▸ **TUGAS TERTULIS 1**
Kutip dengan tepat bagian teks tentang privatisasi BUMN mulai dari "Dalam perjalanannya, privatisasi" sampai dengan "yang tidak realistis.".

▸ **KUTIPAN TEKS**

Dalam perjalanannya, privatisasi BUMN di Indonesia selalu mengundang pertentangan dan perdebatan yang panjang. Hal tersebut tidak terlepas dari segala kecurangan dan kurangnya transparasi dalam proses dan pelaksanaannya. Salah satu contoh yang masih hangat adalah kasus divestasi PT Indosat yang hingga kini masih kisruh. Proses divestasi tersebut tidak saja kurang transparan, tetapi juga berbau kecurangan di sana sini, baik berkaitan dengan teknis proses tender maupun dalam penentuan harga jual yang tidak realistis.

▸ **TUGAS TERTULIS 2**
Saring catatan di bawah dan salin setiap baris yang memuat kata "trees".

▸ **DATA TERCATAT**
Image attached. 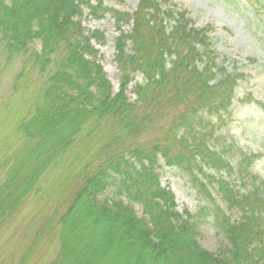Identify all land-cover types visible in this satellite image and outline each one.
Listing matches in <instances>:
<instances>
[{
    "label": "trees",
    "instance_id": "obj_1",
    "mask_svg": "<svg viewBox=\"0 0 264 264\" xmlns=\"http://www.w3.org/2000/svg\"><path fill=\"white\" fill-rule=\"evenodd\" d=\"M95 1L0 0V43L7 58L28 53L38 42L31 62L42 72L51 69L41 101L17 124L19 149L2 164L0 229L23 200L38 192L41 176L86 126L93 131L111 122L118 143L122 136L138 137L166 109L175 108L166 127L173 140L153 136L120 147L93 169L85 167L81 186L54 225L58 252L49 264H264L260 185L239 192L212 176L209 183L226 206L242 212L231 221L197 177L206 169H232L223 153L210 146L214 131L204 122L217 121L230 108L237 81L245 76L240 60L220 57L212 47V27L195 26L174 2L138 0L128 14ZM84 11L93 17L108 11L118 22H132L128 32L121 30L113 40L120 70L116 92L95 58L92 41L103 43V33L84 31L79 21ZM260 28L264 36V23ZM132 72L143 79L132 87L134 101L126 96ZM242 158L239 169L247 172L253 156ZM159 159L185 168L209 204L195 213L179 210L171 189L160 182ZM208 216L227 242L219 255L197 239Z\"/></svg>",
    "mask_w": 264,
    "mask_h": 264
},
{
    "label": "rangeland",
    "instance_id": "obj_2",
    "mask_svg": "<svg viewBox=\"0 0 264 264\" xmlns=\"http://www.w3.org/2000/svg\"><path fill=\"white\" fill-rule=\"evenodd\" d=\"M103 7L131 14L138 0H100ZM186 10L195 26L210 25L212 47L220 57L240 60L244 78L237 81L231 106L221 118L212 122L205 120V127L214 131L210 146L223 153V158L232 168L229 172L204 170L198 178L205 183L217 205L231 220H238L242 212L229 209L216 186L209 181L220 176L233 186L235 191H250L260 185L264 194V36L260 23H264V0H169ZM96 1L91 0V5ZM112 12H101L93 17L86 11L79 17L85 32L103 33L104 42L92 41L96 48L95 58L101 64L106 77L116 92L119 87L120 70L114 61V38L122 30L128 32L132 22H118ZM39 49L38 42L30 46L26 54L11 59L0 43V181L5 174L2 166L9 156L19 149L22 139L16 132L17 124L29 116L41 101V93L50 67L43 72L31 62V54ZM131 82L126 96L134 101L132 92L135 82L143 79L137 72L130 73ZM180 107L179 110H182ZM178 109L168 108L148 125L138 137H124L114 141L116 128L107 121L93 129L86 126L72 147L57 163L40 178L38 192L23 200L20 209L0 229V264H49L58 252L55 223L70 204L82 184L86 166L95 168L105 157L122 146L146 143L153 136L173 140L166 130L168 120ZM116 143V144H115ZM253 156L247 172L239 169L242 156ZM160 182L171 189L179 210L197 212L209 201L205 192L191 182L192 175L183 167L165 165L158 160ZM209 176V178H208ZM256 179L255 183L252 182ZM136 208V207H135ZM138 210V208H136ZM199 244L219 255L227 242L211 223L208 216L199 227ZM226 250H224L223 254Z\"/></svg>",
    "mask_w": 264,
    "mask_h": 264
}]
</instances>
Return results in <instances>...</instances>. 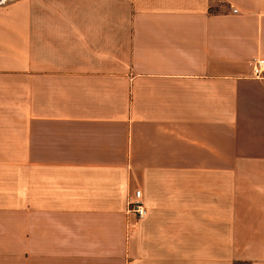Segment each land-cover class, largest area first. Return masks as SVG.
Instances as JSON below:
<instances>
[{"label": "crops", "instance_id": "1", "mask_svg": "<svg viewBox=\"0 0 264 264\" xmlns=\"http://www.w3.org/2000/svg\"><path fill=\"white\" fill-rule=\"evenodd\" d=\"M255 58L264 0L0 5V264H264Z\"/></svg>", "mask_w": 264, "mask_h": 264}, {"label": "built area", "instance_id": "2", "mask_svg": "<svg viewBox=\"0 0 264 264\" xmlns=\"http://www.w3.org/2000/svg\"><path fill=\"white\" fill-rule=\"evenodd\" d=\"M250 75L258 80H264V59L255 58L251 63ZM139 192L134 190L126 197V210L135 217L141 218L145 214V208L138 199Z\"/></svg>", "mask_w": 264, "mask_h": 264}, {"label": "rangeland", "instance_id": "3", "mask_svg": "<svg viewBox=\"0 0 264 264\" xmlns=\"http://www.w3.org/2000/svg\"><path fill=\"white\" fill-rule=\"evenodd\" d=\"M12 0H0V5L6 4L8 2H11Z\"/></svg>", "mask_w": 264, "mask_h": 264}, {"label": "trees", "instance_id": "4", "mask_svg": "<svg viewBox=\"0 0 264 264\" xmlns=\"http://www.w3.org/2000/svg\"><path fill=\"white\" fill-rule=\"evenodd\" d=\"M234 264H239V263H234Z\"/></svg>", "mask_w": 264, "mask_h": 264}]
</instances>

▸ **JAWABAN TERTULIS 1**
Dalam perjalanannya, privatisasi BUMN di Indonesia selalu mengundang pertentangan dan perdebatan yang panjang. Hal tersebut tidak terlepas dari segala kecurangan dan kurangnya transparasi dalam proses dan pelaksanaannya. Salah satu contoh yang masih hangat adalah kasus divestasi PT Indosat yang hingga kini masih kisruh. Proses divestasi tersebut tidak saja kurang transparan, tetapi juga berbau kecurangan di sana sini, baik berkaitan dengan teknis proses tender maupun dalam penentuan harga jual yang tidak realistis.

▸ **JAWABAN TERTULIS 2**
    "label": "trees",
[{"label": "crops", "instance_id": "1", "mask_svg": "<svg viewBox=\"0 0 264 264\" xmlns=\"http://www.w3.org/2000/svg\"><path fill=\"white\" fill-rule=\"evenodd\" d=\"M255 58L264 0L0 5V264H264Z\"/></svg>", "mask_w": 264, "mask_h": 264}, {"label": "built area", "instance_id": "2", "mask_svg": "<svg viewBox=\"0 0 264 264\" xmlns=\"http://www.w3.org/2000/svg\"><path fill=\"white\" fill-rule=\"evenodd\" d=\"M250 75L258 80H264V59L255 58L251 63ZM139 192L134 190L126 197V210L135 217L141 218L145 214V208L138 199Z\"/></svg>", "mask_w": 264, "mask_h": 264}, {"label": "rangeland", "instance_id": "3", "mask_svg": "<svg viewBox=\"0 0 264 264\" xmlns=\"http://www.w3.org/2000/svg\"><path fill=\"white\" fill-rule=\"evenodd\" d=\"M12 0H0V5L6 4L8 2H11Z\"/></svg>", "mask_w": 264, "mask_h": 264}, {"label": "trees", "instance_id": "4", "mask_svg": "<svg viewBox=\"0 0 264 264\" xmlns=\"http://www.w3.org/2000/svg\"><path fill=\"white\" fill-rule=\"evenodd\" d=\"M234 264H239V263H234Z\"/></svg>", "mask_w": 264, "mask_h": 264}]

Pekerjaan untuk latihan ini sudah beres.